Earliest Messages Previous Messages Recent Messages Outline (5373 previous messages)

mmuskin - 02:42pm Oct 29, 2002 EST (# 5374 of 5380)

Defense & Foreign Affairs Daily (part 2 of 2)

October 29, 2002

Saudi Arabia Takes Steps To Acquire Nuclear Weapons

Virtually no purpose would be served equipping the systems with conventional warheads, while chemical or biological warheads would be able to serve as a deterrent to — particularly — Iranian threats by targeting Iranian agricultural production.

Saudi Arabia had expanded the missile complex since 1995, when a French Spot Image satellite photographed the area. The Government had received deliveries of the CSS-2 in 1990 as part of a deal reportedly for as many as 120 missiles and 12 launchers.

King Khaled Military City is located near a Royal Saudi Air Force (RSAF) base where Panavia Tornado fighters were deployed. The RSAF reportedly controls the CSS-2 IRBMs, and maintains two bases for the systems at al-Joffer and al-Sulayel. The al-Sulayel site was given prominence in the Israeli reporting, which drew attention to the Ikonos satellite photographs of the facility located at coordinates lat. 20°43'07"N and long. 45°35'01"E. That is approximately 27km North of the desert oasis of al-Sulayel, and consists of a site support area and two launch areas located six kilometers apart. More than 33 permanent and 36 semi-permanent buildings were visible.

Only eight of the buildings were believed to have been large enough to accommodate the CSS-2.

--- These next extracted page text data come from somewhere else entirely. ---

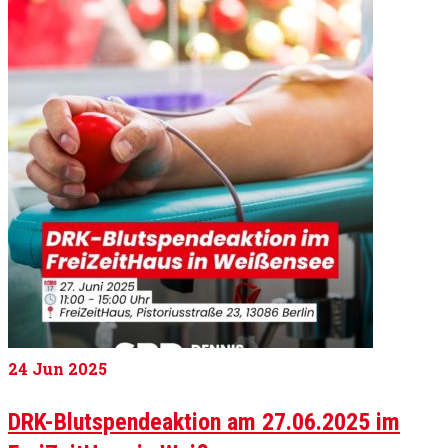
24
Jun 2025
DRK-Blutspendeaktion am 27.06.2025 im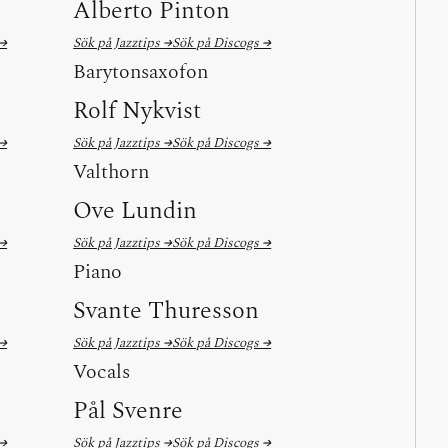
Alberto Pinton
 →
Sök på Jazztips →
Sök på Discogs →
Barytonsaxofon
Rolf Nykvist
 →
Sök på Jazztips →
Sök på Discogs →
Valthorn
Ove Lundin
 →
Sök på Jazztips →
Sök på Discogs →
Piano
Svante Thuresson
 →
Sök på Jazztips →
Sök på Discogs →
Vocals
Pål Svenre
 →
Sök på Jazztips →
Sök på Discogs →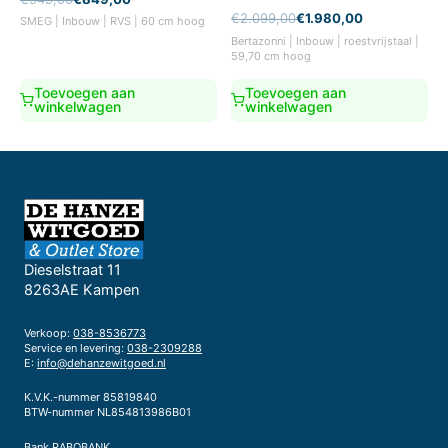
prijs
prijs
Oorspronkelijke
Huidige
€
2.099,00
€
1.980,00
SMEG | Inbouw | RVS | 60 cm hoog
was:
is:
prijs
prijs
Bertazonni | Inbouw | roestvrijstaal |
€949,00.
€849,00.
was:
is:
59,70 cm hoog
€2.099,00.
€1.980,00.
Toevoegen aan
Toevoegen aan
winkelwagen
winkelwagen
Dieselstraat 11
8263AE Kampen
Verkoop:
038-8536773
Service en levering:
038-2309288
E:
info@dehanzewitgoed.nl
K.V.K.-nummer 85819840
BTW-nummer NL854813986B01
Bank RABOBANK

Earlier, on March 4, 2002, Defense & Foreign Affairs Daily reported that the Israeli Government had moved to develop an offensive capability "strategic triad" of missile forces, naval and air forces to project Israeli strategic power. This development specifically included the need for Israeli forces to consider the strategic weapons use of the Saudi ballistic missile capabilities.

[See Defense & Foreign Affairs Daily, March 4, 2002: Israeli Navy Begins to Take Its Place as Part of a Strategic Force Projection Triad.]

rshow55 - 09:04pm Oct 29, 2002 EST (# 5375 of 5380) Delete Message
Can we do a better job of finding truth? YES. Click "rshow55" for some things Lchic and I have done and worked for on this thread.

Powell Sees Path to Iraq Compromise By THE ASSOCIATED PRESS Filed at 6:37 p.m. ET' http://www.nytimes.com/aponline/international/AP-US-Iraq.html

We need compromises that make human sense.

When National Security Adviser Rice wrote this, I believe she wrote something profound and hopeful.

" Today, the international community has the best chance since the rise of the nation-state in the seventeenth century to build a world where great powers compete in peace instead of continually prepare for war. . . . . . The United States will build on these common interests to promote global security. "

" The National Security Strategy of the United States ," http://www.nytimes.com/2002/09/20/politics/20STEXT_FULL.html . page 2.

For that to be true - we need to make decisions based on correct information , and the mechanisms responding to the information have to be stable.

A while ago I asked for a chance to give a presentation on a military matter, and wrote this:

"Some explosive instabilities need to be avoided by the people who must make and maintain . . . relevant agreements. The system crafted needs to be workable for what it has to do, have feedback, damping , and dither in the right spots with the right magnitudes. The things that need to be checkable should be.

" Without feedback, damping, and dither in the right spots with the right magnitudes -- a lot of things are unstable - even when those things "look good," "make sense" and there is "good will on all sides."

" . . . . Unless we get some things in better balance - costs in money, blood, and trouble will be much larger than necessary."

Here are discussions of balance. We often don't want things to go off with a "bang."
4426 rshow55 9/19/02 3:34pm ... 4460 rshow55 9/21/02 9:35am

Friction, or damping - - can be useful if you want to keep things from overshooting the mark .

The fact that things are moving "slowly" and "with difficulty" may be no bad thing.

For one thing, it takes time to reach reasonable decisions.

For another - sometimes, the only way to get to a stable situation is slowly enough to prevent over-reactions.

It seems to me that there really is quite a lot of time - - if we take time - - to do things right.